En son okuduğunuz kitabın adı nedir? İzlenimlerinizi öğrenebilir miyiz?
Son okuduğum kitap Türker İnanoğlu’nun “Sinemaya Adanmış Bir Ömür” kitabı. Türker Bey, konuşmuş, başkaları kaleme almış. Bildiğimiz Yeşilçam’ın yükseliş dönemine dair pek çok anekdot var kitapta. Film için iri kıyım birisini ararlarken, o ara hamallık yapan Erol Taş’ın getirilmesi, iyi iş çıkarması mesela… Türkan Şoray’ın Panter Emel ile sete gelişi ve onun yerine geçişi… Safa Önal, Bülent Oran, Nejdet Tosun, Hüseyin Baradan, Öztürk Serengil, Sadri Alışık, Çolpan İlhan. Çolpan İlhan’ın güzelliği ile baş döndürmesi, peşine Münir Özkul, Fikret Hakan ve Sadri Alışık’ın takılışı ve onun da Sadri Alışık’ı seçişi; kitapta Ahmet Tarık Tekçe’nin, Türker İnanoğlu’nun direksiyonda olduğu otomobili kazasında vefat edişi sarsıcı ve iç burkucu…kitapta tabi can sıkıcı gözden kaçışlar da var. Mayk Hammer serisini yazanlar arasında Kemal Tahir yerine Orhan Kemal’in belirtilmesi ve Attila İlhan yerine Atilla İlhan yazılması gibi.

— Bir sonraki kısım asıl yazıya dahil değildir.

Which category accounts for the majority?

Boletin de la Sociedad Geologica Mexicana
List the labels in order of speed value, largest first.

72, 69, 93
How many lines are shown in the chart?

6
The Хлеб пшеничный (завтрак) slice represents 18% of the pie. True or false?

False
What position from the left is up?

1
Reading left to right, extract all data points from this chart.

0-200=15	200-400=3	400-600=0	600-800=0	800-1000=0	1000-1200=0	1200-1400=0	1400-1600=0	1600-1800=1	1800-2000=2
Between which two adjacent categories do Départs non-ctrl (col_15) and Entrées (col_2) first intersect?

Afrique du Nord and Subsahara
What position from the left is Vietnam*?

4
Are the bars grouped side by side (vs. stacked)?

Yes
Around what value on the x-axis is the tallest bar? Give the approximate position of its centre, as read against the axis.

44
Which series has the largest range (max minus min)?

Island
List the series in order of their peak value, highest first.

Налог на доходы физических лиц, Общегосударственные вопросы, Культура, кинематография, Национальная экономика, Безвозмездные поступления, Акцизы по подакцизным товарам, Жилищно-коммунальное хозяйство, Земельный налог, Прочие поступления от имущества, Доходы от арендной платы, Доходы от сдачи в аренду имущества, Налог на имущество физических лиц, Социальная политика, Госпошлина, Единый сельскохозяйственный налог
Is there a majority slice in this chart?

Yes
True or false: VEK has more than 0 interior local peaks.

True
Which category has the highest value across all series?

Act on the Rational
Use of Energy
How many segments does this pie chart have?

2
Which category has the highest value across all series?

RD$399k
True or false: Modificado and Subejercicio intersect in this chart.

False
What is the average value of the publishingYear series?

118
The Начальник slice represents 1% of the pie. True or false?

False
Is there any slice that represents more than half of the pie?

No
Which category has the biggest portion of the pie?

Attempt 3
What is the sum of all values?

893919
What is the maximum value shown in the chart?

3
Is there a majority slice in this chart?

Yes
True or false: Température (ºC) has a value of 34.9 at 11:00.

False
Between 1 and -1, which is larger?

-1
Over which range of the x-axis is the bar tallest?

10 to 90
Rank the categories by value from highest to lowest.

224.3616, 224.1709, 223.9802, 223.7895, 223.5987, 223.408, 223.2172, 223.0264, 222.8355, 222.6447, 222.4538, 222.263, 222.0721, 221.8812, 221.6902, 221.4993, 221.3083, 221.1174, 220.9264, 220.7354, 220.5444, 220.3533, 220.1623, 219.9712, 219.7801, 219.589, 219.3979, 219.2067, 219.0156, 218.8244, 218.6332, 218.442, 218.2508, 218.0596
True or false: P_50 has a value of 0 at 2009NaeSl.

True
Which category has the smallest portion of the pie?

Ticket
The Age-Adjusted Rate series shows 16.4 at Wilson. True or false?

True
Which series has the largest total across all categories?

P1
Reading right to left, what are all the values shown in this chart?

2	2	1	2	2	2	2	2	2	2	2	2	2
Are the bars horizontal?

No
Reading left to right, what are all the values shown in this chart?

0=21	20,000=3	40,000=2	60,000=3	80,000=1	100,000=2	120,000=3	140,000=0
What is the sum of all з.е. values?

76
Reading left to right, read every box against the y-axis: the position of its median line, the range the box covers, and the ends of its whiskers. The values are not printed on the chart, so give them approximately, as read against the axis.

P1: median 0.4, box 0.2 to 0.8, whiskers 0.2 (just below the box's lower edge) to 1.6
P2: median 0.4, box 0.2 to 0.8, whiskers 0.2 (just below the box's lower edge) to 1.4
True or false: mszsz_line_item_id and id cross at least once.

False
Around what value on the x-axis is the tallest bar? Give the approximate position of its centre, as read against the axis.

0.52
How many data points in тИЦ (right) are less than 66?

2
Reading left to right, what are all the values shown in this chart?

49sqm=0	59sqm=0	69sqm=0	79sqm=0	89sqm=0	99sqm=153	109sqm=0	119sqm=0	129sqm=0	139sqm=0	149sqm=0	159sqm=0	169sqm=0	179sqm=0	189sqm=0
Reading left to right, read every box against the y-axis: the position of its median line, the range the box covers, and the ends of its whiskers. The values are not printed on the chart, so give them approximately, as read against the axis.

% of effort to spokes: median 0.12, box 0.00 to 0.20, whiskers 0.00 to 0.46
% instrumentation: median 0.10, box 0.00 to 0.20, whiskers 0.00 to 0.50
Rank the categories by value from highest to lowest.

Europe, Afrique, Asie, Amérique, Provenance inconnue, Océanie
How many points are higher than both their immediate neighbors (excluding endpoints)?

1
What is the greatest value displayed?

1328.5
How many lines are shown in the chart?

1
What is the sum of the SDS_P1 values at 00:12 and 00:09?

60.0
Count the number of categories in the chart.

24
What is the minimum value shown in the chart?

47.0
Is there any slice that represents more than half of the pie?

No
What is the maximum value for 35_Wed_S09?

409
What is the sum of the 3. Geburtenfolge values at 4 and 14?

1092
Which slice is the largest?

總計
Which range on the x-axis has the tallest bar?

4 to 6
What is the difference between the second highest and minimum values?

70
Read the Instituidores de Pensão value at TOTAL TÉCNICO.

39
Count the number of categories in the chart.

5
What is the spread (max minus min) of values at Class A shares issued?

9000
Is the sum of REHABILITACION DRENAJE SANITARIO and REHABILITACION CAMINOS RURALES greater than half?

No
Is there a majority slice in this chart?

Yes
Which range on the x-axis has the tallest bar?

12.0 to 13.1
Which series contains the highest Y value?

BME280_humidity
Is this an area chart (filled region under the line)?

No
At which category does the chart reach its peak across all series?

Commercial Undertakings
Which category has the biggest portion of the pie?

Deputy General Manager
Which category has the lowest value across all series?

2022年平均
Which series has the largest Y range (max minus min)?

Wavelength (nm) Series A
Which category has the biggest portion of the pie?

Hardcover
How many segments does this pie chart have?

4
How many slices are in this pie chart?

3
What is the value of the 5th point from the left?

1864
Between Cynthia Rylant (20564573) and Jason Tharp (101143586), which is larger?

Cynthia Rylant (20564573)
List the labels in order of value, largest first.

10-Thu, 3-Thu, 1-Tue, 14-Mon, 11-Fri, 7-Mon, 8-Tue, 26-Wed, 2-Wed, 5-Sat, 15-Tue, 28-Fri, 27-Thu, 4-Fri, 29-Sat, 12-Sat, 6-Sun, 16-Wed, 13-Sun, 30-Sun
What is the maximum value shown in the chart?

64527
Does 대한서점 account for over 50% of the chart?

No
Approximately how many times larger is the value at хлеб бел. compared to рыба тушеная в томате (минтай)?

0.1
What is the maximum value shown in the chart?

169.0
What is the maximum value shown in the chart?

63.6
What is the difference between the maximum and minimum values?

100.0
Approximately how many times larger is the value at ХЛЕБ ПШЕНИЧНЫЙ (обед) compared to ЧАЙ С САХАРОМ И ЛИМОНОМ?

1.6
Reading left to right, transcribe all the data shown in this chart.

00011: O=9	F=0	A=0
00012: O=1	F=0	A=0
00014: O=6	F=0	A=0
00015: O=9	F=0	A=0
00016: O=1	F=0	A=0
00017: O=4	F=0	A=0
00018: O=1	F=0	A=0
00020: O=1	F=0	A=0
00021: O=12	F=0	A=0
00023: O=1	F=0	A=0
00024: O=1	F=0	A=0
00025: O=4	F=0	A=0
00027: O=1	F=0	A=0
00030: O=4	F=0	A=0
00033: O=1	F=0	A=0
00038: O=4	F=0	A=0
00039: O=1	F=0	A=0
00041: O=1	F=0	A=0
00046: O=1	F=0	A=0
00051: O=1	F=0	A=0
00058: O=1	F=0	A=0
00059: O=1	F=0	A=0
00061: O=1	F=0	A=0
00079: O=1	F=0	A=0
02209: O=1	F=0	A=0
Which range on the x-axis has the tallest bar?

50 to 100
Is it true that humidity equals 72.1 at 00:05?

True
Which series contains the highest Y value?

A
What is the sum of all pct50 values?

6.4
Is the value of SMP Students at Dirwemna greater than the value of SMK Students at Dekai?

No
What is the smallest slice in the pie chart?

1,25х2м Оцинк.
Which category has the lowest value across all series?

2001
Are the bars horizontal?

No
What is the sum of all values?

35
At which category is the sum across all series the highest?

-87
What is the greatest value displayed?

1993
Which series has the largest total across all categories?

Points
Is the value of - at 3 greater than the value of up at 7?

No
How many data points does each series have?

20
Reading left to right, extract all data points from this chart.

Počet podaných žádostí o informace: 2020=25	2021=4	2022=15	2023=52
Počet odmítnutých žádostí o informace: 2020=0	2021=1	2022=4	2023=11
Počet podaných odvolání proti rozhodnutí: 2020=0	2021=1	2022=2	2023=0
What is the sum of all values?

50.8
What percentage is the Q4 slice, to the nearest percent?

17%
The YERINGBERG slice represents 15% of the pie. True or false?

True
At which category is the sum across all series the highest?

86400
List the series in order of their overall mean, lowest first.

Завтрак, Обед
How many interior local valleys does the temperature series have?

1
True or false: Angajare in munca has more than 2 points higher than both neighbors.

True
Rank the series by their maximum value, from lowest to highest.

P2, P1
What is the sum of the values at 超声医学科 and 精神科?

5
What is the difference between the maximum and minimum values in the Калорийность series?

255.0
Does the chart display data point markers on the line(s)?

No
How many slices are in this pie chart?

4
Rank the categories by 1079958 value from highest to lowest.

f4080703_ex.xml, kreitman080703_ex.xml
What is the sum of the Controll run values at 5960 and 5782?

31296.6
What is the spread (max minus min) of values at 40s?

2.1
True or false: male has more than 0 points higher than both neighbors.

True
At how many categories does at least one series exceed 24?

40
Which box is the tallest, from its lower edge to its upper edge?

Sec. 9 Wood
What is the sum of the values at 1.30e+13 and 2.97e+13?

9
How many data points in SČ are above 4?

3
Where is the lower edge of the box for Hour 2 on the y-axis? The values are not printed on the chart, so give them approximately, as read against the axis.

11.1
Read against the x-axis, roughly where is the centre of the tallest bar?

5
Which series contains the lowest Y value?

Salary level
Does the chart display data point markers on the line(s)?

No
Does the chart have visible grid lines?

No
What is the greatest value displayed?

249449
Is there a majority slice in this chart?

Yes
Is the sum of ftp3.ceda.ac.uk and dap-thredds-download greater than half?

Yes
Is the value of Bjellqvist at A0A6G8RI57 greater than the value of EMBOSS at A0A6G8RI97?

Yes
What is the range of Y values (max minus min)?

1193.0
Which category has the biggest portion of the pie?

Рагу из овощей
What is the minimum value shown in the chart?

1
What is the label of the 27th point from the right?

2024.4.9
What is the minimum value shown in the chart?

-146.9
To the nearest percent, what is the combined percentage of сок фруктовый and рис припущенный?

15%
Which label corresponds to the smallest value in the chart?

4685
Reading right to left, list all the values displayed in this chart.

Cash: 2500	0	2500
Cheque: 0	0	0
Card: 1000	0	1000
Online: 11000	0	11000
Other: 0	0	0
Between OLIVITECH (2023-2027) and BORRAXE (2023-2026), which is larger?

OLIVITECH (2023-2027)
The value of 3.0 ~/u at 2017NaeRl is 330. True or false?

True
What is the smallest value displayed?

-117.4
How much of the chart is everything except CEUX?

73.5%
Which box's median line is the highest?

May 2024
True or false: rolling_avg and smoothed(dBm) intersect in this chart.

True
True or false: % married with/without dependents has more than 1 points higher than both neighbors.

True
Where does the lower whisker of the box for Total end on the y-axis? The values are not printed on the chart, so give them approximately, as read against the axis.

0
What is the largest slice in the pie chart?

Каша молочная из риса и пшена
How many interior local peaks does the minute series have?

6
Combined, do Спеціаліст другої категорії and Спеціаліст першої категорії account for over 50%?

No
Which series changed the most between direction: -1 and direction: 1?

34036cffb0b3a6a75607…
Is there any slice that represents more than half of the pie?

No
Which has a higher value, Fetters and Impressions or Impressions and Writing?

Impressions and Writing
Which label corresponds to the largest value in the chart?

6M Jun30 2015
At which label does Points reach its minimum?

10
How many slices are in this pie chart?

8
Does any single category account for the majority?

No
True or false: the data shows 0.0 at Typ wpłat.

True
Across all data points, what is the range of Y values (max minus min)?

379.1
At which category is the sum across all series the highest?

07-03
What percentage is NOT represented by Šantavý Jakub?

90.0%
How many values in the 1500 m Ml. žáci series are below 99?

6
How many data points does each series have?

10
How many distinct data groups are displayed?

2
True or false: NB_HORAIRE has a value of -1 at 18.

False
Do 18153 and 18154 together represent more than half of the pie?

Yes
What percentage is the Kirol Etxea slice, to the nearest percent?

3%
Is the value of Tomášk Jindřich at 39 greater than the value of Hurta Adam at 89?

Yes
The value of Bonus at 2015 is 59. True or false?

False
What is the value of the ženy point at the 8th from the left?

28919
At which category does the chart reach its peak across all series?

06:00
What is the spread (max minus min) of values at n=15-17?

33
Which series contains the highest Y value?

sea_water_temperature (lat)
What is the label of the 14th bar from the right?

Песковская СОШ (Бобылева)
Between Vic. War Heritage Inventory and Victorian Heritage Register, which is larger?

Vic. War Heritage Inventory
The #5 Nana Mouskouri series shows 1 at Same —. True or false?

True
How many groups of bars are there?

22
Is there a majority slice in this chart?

Son okuduğunuz kitapta, en beğendiğiniz cümle ya da alıntı nedir?
Galiba Nejdet Tosun’un vefatından kısa bir süre önce Almanya’ya turneye çıkışı, hastalanışı, sonra orada hastaneye yatırılışı, sahne günü hastaneden kaçışı ve “Seyirciye duyuruldu, konsere çıkmasam ayıp olur,” deyişi…
Yeni bir kitaba başlamadan önce arkadaşınızdan mı tavsiye alırsınız, kitap eklerinden mi yararlanırsınız yoksa tamamen sezgilerinizle mi hareket edersiniz?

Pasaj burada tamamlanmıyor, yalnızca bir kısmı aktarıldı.